Über die Stunden direkt nach dem Tod spricht sie sehr präzise, gefasst und in sich ruhend. Die letzten Atemzüge des schwerkranken Familienoberhauptes erlebte einer der Söhne, der über Nacht dageblieben war um die Mutter zu unterstützen, noch mit. Sie hatte bereits so etwas wie eine Ahnung, dass der Tod kurz bevor stand, denn ihr Mann ließ das Händestreicheln, das ihm sonst gefiel, nicht mehr zu, sondern wehrte ab. "Dr Vatr hot hoim derfa", sagte ihr Sohn ganz ruhig, nachdem der Tod eingetreten war.

Immer sehr gepflegt

Wenn’s irgendwie ginge, das war der Ermstälerin sofort klar, würde sie den toten Ehemann zu Hause behalten bis zur Beerdigung. Da der Bestatter diese Option sofort einräumte, war die Entscheidung gefallen. Körper und Haare wurden gewaschen, die Fingernägel geschnitten, der Verstorbene sorgfältig nass rasiert. Und dies alles im Beisein der Familie, die zuvor vom Bestatter aufgeklärt worden war, was dieser genau tun würde.

"Mein Mann hat sich immer sehr gepflegt", berichtet die Witwe. "Wir haben ihm sein bestes Hemd und nagelneue Unterwäsche angezogen." Und sie fügt hinzu: "Er hat so ein Lächeln gehabt im Sarg. Als ob er sagen wollte, ihr habt es gut gemacht mit mir."

Im Wohnzimmer, wo der Verstorbene im Pflegebett hergerichtet und – umgeben von weißen Tüchern – aufgebahrt wurde – gab es Gelegenheit für alle Angehörigen, junge und ältere, sich vom Familienoberhaupt zu verabschieden. Eine mobile Kühlung, die der Bestatter mitgebracht hatte, sorgte für den Erhalt der menschlichen Hülle bis zur Beerdigung wenige Tage später. "Also, ich hätte meinen Mann doch nicht alleine da unten in der kalten Leichenhalle des Friedhofs gelassen", betont die Mutter fünf erwachsener Kinder.
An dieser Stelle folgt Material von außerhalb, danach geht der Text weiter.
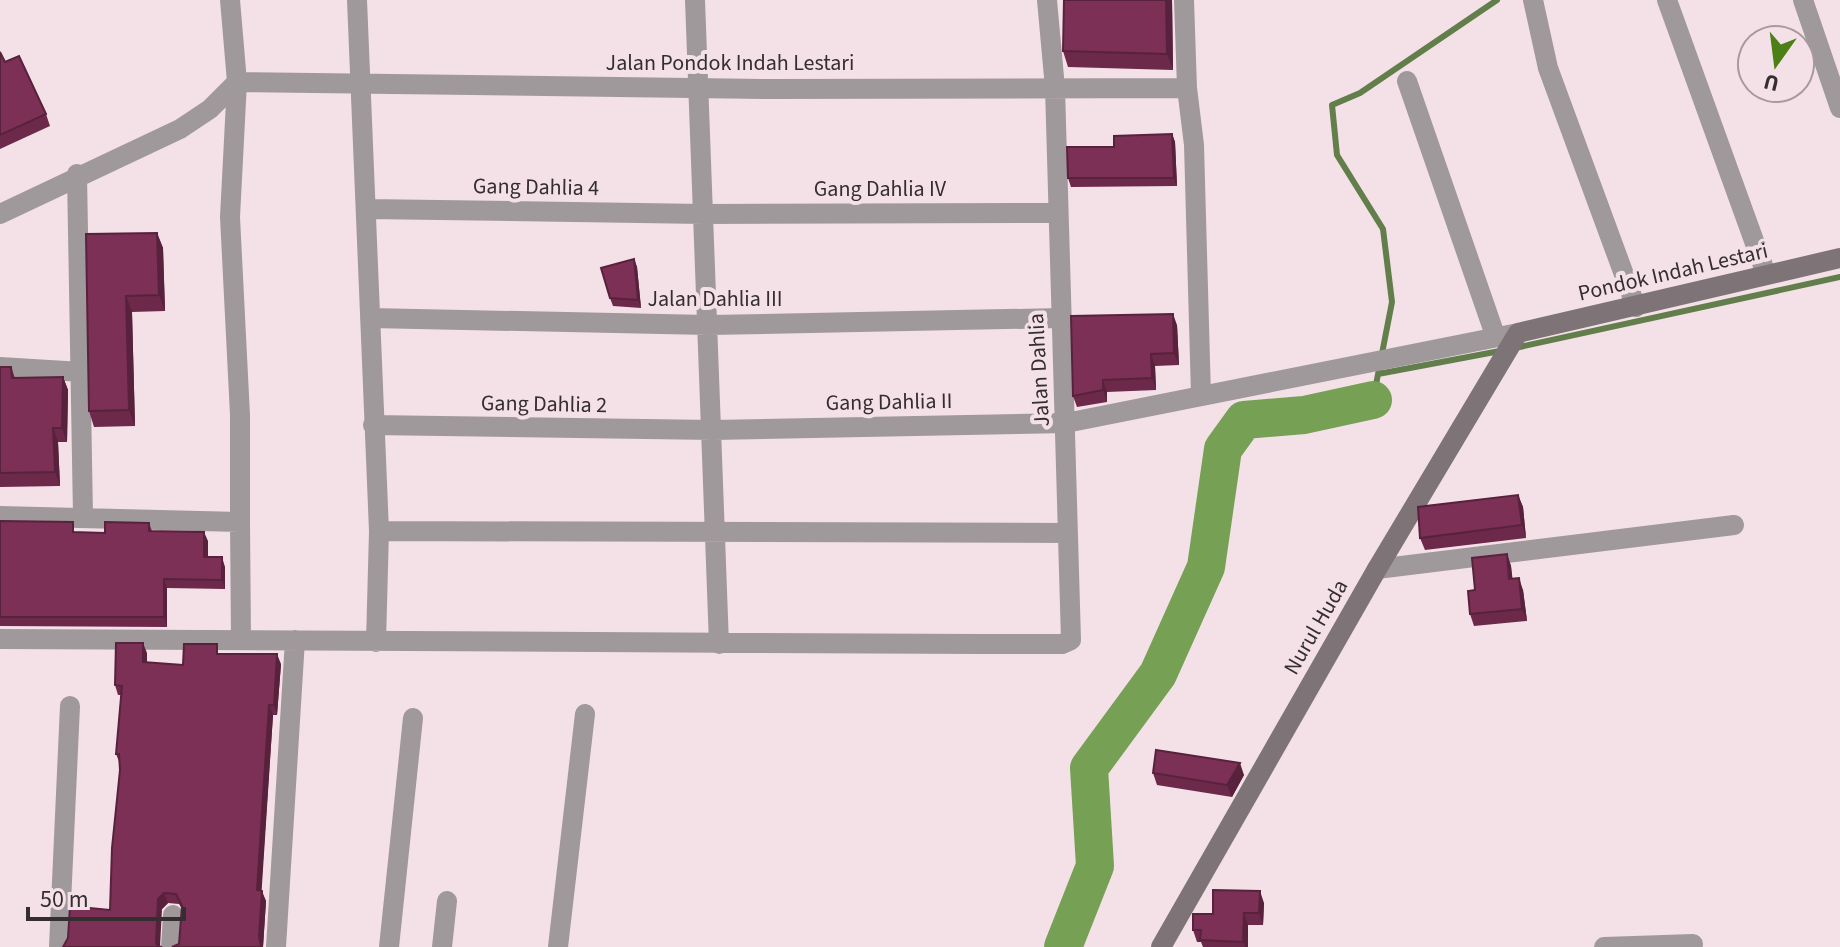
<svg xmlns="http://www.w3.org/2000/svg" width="1840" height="947" viewBox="0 0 1840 947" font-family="'Source Sans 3',sans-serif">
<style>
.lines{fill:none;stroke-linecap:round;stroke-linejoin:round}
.stream{stroke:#627e4a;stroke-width:6}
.river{stroke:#76a154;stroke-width:38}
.street{stroke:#a0999b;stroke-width:20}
.secondary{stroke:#7e7377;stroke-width:20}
.wall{fill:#6c294a}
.shaded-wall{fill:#58223c}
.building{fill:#7d3056;stroke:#58223c;stroke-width:2}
.labels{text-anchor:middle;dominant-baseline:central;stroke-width:8;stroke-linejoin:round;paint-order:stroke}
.street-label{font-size:22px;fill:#352e31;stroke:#f4e1e8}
</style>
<rect width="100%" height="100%" fill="#f4e1e8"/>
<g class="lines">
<path class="stream" d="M1515,348L1840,277
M1378,374L1500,351
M1373,400L1392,302L1383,229L1337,155L1332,105L1360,93L1497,0"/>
<path class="river" d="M1063,947L1095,866L1089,768L1158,674L1206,567L1223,449L1244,420L1304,415L1373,400"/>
<path class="street" d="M230,0L237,82L230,217L240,415V522
M357,0L379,531L376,642
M695,0L719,644
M1184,0L1187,88
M1533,0L1548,68L1636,307
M1667,0L1766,274
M1803,0L1840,108
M1407,81L1495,335
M77,174L83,516
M367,209L704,214L1056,213
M0,214L180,129L210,109L237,82L769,89L1187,88L1194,145L1201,396
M370,318L709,325L1061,318
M0,367L82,372
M373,425L714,430L1066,423L1518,333
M0,516L240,522L241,640
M379,531L1068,533
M1377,569L1734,525
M0,639L978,644H1062L1071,640L1055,88L1047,0
M59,947L70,706
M171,947L173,915
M276,947L295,640
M389,947L413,718
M442,947L447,901
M558,947L585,714
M1604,947L1693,944"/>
<path class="secondary" d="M1161,947L1377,569L1518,333L1840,258"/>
</g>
<path class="wall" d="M1064,0H1172L1173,70L1068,67L1063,51Z
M0,52L5,62L46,114L50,126L0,149Z
M1172,134L1175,142L1177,186L1071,187L1068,178L1114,147Z
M157,233L163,248L165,311L132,312L135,426L94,427L89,411L86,234Z
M634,259L637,267L641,308L613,306L610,298Z
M1177,325L1179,365L1155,366L1156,390L1107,392V402L1077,407L1073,396Z
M0,367H11L15,378L63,377L68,390L67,442H58L60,486L0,487Z
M1518,495L1523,507L1526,538L1425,550L1420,538Z
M0,521L77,532L105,533L149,523L152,531L208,541V557L225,567V589L167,588V627L0,626Z
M1507,554L1511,566L1512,579L1523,590L1527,621L1474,626L1470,614L1475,590Z
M147,653V663L183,665L220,654L281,664L277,715H273L261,891L266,901L263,947L179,944L182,909L179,904L168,903L162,909L110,910L120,770V764L116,754L121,695H118L115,685Z
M1153,773L1244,775L1232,797L1157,785Z
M1264,903L1263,925H1248V947H1203L1201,942H1197L1193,930L1213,914Z"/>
<path class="shaded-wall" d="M1166,0H1172L1173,70L1167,54Z
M1172,134L1175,142L1177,186L1174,178Z
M157,233L163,248L165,311L159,295Z
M634,259L637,267L641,308L638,300Z
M126,296L132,312L135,426L129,410Z
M1173,314L1177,325L1179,365L1174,353Z
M1151,354L1155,366L1156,390L1152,378Z
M63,377L68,390L67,442L62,428Z
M1103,380L1107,392V402L1103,390Z
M53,428L58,442L60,486L55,472Z
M1518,495L1523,507L1526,538L1522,525Z
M204,532L208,541V566L204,557Z
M1507,554L1511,566L1514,591L1509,579Z
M222,557L225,567V589L222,580Z
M1519,578L1523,590L1527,621L1522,609Z
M164,579L167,588V627L164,617Z
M143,643L147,653V672L143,662Z
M277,654L281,664L277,715L274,705Z
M269,705L273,715L261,900L257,890Z
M1240,763L1244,775L1232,797L1227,785Z
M262,891L266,901L263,947H261L259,936Z
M1260,891L1264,903L1263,925L1259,913Z
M164,893L168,903L162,909L160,947L156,944L158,899Z
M1244,913L1248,925V947H1245L1243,942Z"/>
<path class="building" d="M1064,0H1166L1167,54L1063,51Z
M0,52L5,62L19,56L46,114L0,135Z
M1172,134L1174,178H1068L1067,147H1114V136Z
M157,233L159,295L126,296L129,410L89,411L86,234Z
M634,259L638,300L610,298L601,268Z
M1173,314L1174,353L1151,354L1152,378L1103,380V390L1073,396L1071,316Z
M0,367H11L12,378L63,377L62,428H53L55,472L0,473Z
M1518,495L1522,525L1420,538L1418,507Z
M0,521L73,522V532L105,533V522L149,523V531L204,532V557H222V580L164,579V617H0Z
M1507,554L1509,579L1519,578L1522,609L1470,614L1468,591L1475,590L1472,558Z
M116,643H143V662L183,665L184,644H217V654H277L274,705H269L257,890L262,891L259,936L261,947H172L179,944L182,906L176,894L164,893L158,899L156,944L161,947H63L68,938L70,906L110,910L112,848L120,770L119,754H116L122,686L115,685Z
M1156,750L1240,763L1227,785L1153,773Z
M1213,890L1260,891L1259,913H1244L1243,942L1200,940L1201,930H1193V914H1213Z"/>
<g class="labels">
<g class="street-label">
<text x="730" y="63">Jalan Pondok Indah Lestari</text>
<text transform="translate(536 187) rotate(1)">Gang Dahlia 4</text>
<text x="880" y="189">Gang Dahlia IV</text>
<text transform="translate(1673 272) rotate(-13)">Pondok Indah Lestari</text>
<text x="715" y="299">Jalan Dahlia III</text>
<text transform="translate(1039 370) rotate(-93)">Jalan Dahlia</text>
<text transform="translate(889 402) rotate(-1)">Gang Dahlia II</text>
<text transform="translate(544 404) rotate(1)">Gang Dahlia 2</text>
<text transform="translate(1316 627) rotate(-60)">Nurul Huda</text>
</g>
</g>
<g transform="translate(1776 64) rotate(194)"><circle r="38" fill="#f4e1e8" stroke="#a8999f" stroke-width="2"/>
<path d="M0-6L14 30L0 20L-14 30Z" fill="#4d8014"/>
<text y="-12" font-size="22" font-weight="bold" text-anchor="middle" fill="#352e31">U</text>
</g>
<path d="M28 907v12h156v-12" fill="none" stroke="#352e31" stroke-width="4"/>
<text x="40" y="907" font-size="24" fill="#352e31" stroke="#f4e1e8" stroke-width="6" paint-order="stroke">50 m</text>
</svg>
Sie erlebte viele positive Resonanzen auf ihre Entscheidung, aber auch entsetzte Reaktionen. "Ich könnte nie mit einem Toten in der Wohnung leben", hätten manche eingewandt. Die meisten Freunde und Verwandten seien jedoch sehr angetan gewesen. Man habe gemeinsam in der gemütlichen Küche gegessen, gesungen sowie Blumen und Kerzen aufgestellt.
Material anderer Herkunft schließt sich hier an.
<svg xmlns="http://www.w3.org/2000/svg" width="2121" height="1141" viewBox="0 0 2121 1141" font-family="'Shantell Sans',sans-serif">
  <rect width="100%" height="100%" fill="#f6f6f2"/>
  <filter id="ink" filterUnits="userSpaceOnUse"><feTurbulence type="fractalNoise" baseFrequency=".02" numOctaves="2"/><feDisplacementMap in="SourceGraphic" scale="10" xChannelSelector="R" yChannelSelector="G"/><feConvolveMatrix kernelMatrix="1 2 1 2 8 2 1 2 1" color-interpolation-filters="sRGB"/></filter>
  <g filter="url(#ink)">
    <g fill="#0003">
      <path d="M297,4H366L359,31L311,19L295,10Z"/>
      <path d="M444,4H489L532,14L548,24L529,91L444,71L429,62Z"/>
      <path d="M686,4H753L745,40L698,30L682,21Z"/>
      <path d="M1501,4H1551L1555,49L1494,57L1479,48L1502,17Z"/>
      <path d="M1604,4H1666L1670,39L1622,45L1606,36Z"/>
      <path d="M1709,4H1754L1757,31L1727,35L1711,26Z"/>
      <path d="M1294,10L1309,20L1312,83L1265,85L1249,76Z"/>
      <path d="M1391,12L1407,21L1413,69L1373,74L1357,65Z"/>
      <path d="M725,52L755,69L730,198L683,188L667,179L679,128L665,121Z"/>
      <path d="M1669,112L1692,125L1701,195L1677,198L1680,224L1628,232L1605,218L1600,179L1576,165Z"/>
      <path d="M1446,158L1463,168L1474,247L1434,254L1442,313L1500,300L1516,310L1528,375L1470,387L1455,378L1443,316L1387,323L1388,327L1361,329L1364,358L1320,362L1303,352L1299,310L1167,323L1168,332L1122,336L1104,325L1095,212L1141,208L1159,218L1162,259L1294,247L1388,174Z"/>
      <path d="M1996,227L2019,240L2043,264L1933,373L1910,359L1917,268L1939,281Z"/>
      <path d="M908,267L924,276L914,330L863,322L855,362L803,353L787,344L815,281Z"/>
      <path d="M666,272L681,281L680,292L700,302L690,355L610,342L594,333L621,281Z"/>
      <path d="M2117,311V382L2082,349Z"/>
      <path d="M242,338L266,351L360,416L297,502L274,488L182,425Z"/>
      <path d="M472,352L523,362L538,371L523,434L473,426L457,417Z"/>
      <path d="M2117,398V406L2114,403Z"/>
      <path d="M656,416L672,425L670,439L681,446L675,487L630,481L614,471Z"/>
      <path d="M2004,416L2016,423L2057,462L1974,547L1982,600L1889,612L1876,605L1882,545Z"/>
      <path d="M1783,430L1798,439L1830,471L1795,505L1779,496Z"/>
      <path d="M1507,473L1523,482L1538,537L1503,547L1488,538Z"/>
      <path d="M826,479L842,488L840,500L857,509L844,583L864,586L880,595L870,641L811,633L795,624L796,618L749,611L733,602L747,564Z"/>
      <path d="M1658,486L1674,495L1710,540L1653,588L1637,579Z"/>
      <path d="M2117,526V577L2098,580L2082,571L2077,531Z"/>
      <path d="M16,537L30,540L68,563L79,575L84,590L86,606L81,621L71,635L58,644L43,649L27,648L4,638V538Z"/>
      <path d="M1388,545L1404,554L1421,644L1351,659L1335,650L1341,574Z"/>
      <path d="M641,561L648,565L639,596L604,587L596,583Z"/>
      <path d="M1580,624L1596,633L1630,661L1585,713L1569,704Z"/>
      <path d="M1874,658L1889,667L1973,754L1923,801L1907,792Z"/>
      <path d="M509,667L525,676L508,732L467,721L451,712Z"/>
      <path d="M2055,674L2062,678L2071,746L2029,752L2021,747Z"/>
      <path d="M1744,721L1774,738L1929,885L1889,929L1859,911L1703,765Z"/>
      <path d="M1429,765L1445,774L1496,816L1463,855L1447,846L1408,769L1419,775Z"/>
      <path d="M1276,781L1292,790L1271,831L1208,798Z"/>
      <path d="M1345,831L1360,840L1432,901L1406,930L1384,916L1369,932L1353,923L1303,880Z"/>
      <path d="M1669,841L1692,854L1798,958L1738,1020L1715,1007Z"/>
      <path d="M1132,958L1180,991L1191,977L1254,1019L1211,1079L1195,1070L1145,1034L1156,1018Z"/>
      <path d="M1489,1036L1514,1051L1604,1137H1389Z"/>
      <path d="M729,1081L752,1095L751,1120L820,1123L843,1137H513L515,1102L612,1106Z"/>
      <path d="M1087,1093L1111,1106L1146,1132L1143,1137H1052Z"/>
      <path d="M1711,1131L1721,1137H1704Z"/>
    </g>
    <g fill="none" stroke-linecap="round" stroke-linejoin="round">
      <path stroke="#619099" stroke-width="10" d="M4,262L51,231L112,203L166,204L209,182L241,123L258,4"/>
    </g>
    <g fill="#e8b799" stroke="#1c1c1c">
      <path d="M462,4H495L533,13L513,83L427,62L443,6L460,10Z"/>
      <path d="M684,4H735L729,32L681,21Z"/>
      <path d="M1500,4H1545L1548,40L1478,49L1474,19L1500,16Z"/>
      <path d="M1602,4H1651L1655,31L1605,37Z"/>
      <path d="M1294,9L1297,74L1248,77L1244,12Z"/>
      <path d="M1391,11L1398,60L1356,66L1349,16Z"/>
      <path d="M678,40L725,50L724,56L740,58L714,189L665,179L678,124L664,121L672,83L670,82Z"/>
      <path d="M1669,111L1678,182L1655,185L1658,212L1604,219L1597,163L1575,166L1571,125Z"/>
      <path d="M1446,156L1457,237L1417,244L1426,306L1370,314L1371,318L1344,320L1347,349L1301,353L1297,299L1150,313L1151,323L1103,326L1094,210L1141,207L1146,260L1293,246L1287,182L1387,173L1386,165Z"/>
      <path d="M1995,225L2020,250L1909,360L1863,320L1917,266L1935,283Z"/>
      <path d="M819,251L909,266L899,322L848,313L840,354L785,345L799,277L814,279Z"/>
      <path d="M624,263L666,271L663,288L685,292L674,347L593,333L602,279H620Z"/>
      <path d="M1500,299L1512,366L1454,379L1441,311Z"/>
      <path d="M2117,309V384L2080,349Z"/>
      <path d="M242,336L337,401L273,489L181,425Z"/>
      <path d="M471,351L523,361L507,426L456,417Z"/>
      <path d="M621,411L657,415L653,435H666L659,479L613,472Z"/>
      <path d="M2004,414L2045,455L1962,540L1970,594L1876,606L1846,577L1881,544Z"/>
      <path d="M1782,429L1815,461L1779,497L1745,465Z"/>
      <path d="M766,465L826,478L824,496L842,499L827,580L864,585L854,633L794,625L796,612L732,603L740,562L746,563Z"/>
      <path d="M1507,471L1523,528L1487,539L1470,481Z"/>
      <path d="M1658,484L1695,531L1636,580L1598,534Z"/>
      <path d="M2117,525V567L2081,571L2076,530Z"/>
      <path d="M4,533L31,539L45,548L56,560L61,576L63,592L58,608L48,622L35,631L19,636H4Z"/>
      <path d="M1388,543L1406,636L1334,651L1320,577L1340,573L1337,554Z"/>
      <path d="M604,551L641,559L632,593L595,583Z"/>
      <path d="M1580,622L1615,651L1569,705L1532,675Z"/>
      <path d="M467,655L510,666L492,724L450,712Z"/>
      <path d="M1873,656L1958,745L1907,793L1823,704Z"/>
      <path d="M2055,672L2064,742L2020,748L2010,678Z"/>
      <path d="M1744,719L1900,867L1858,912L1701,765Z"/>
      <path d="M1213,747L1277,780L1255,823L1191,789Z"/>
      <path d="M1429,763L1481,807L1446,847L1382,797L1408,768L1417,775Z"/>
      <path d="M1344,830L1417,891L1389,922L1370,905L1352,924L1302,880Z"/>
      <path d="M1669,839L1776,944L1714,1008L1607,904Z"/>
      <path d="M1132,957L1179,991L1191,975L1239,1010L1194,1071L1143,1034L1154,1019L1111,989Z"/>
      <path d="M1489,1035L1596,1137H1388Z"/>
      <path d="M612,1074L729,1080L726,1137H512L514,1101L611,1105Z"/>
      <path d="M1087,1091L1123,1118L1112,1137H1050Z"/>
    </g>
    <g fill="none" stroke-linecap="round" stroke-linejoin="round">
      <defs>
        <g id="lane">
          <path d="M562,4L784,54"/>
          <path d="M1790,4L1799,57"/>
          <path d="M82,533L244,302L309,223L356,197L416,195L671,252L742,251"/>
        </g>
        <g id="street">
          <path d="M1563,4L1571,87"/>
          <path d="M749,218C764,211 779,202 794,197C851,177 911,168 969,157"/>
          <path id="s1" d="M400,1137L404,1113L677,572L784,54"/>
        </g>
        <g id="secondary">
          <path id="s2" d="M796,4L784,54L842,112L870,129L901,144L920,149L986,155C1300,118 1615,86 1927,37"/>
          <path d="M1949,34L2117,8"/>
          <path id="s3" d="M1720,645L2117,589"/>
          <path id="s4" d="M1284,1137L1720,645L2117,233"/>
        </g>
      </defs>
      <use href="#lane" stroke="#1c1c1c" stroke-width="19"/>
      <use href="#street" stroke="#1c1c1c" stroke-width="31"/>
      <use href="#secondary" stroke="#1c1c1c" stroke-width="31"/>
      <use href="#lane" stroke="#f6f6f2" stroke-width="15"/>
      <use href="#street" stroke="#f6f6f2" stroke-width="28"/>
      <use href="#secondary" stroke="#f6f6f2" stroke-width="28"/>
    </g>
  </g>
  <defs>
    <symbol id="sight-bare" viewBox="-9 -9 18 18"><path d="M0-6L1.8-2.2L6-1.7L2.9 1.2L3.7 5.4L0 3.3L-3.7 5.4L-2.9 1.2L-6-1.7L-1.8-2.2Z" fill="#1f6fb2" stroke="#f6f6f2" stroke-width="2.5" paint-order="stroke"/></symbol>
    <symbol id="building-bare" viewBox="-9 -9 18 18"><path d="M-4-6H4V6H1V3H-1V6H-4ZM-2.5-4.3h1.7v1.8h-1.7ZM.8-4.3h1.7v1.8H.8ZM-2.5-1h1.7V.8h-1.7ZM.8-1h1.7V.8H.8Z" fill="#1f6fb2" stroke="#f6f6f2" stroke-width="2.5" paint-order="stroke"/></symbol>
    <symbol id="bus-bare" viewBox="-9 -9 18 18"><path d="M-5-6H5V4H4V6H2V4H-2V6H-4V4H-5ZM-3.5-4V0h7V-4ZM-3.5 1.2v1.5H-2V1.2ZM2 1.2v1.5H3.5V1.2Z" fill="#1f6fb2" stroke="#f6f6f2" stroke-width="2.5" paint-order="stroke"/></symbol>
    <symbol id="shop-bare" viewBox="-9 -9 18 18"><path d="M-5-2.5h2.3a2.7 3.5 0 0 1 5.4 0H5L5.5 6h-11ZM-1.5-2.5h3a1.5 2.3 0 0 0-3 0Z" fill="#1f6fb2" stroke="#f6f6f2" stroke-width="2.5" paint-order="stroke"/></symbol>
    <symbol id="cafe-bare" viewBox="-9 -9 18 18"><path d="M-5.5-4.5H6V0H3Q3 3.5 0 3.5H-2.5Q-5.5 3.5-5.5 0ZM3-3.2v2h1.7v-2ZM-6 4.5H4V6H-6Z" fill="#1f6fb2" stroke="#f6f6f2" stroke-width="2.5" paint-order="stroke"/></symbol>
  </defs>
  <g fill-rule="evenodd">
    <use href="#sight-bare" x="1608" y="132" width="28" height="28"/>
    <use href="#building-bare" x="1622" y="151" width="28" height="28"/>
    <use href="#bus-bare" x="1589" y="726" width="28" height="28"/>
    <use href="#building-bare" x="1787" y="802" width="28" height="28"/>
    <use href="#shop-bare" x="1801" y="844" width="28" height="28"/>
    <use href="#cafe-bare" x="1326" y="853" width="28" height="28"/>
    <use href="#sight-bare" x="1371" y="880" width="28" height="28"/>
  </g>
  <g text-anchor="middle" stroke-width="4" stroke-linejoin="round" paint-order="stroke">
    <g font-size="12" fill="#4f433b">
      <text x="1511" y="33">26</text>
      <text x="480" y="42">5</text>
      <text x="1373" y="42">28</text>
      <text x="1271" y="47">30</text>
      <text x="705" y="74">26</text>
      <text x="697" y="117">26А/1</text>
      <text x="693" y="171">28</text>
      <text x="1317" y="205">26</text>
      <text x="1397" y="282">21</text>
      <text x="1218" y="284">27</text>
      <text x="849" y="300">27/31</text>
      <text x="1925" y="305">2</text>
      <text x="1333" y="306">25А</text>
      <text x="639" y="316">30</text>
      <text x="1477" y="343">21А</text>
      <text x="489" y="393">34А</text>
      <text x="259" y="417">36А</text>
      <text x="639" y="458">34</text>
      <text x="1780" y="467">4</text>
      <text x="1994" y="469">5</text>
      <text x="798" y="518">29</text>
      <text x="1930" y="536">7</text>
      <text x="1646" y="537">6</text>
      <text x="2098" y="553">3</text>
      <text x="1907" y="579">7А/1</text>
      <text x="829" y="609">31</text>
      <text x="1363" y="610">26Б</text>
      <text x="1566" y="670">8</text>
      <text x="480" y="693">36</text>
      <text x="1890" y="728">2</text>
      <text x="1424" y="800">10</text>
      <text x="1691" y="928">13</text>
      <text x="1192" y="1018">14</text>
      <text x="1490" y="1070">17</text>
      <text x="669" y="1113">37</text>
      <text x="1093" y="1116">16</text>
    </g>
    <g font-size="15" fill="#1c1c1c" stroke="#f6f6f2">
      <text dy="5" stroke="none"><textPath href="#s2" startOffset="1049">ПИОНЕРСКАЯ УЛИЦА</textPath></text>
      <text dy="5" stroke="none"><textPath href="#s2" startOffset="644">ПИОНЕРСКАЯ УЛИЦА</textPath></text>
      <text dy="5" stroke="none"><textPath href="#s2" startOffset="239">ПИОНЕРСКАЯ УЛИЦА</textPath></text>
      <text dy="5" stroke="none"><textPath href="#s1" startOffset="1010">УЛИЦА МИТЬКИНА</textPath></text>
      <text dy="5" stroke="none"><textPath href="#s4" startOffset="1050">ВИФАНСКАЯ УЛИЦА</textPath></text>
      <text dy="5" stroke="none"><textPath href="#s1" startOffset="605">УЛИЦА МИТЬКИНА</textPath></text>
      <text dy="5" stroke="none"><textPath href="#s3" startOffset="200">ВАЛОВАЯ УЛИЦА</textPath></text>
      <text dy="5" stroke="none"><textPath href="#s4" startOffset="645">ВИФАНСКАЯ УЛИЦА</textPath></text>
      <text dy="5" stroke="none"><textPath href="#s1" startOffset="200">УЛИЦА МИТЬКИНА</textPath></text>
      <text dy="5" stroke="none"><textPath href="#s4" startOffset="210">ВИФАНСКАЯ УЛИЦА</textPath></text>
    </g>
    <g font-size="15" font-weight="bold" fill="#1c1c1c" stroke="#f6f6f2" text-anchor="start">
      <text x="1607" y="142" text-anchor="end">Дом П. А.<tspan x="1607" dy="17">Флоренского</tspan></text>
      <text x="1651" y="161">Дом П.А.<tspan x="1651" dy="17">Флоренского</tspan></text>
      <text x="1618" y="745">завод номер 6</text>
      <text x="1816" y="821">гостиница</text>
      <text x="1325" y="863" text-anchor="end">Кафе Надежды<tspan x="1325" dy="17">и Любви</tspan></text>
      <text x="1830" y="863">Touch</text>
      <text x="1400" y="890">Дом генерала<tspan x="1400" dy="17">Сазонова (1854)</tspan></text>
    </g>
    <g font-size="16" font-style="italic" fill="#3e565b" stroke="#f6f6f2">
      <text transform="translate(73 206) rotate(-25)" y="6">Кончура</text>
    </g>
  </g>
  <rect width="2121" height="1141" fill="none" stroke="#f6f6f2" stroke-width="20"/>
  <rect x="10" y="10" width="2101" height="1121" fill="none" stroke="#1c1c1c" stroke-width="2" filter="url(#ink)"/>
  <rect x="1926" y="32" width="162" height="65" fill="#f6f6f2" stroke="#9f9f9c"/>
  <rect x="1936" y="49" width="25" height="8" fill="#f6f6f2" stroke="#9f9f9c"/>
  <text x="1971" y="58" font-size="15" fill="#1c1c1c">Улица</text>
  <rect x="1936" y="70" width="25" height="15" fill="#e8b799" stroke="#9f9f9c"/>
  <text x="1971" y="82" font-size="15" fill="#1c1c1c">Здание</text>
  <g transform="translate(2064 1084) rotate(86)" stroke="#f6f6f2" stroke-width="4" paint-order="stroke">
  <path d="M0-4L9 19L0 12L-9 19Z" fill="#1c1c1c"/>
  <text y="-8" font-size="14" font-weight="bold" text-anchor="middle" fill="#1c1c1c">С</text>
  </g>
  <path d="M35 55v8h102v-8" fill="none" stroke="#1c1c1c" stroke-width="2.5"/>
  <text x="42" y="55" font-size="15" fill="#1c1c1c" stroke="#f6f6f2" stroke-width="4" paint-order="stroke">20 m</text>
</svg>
Da sie lange Abschied nehmen und an allen Dingen rund ums Sterbebett teilhaben konnte, ging die Frau ruhig und gefasst zur Beerdigung. "Wir haben den Tod ganz anders verarbeitet", erklärt sie ohne zu zögern. "So war der Abschied auf dem Friedhof eigentlich nicht so schwer."